Battany stampft zornig mit dem Fuß auf, daß der Brettersteg poltert und wackelt, denn am Ufer erscheinen grade seine sieben Freunde —  Kodama und Abu Maschar an der Spitze.

Ein Zusammenstoß mit den Tofailys ist unvermeidlich.

Auf dem größten der vier Böte steht der alte bucklige Dichter Al Rumy —  der hat den Al Battany schon gesehen, ruft ihm gleich höhnisch zu:

»Mondprophet! Die Halbmonde wollen ja nicht so, wie Du willst! Laß den Glanz Deiner Goldstücke heller strahlen, dann werden die Halbmonde sich eher verdunkeln lassen! Halbmondprophet!
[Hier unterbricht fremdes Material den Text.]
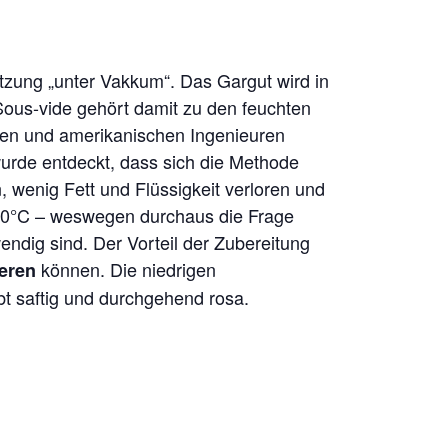
tzung „unter Vakkum“. Das Gargut wird in
Sous-vide gehört damit zu den feuchten
hen und amerikanischen Ingenieuren
 wurde entdeckt, dass sich die Methode
, wenig Fett und Flüssigkeit verloren und
 90°C – weswegen durchaus die Frage
ndig sind. Der Vorteil der Zubereitung
können. Die niedrigen
eren
bt saftig und durchgehend rosa.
Du Lichtfeind!«

Da —  im Handumdrehen —  blitzt Battanys krummer Säbel drohend über seiner indischen Mütze.

Und —  wie natürlich —  blitzen auf den Böten der Tofailys sofort ebenfalls die Säbel.

Der bucklige Al Rumy holt sein grades Schwert langsam und lachend hervor und deutet mit der Spitze des graden Schwertes tückisch auf den Astronomen.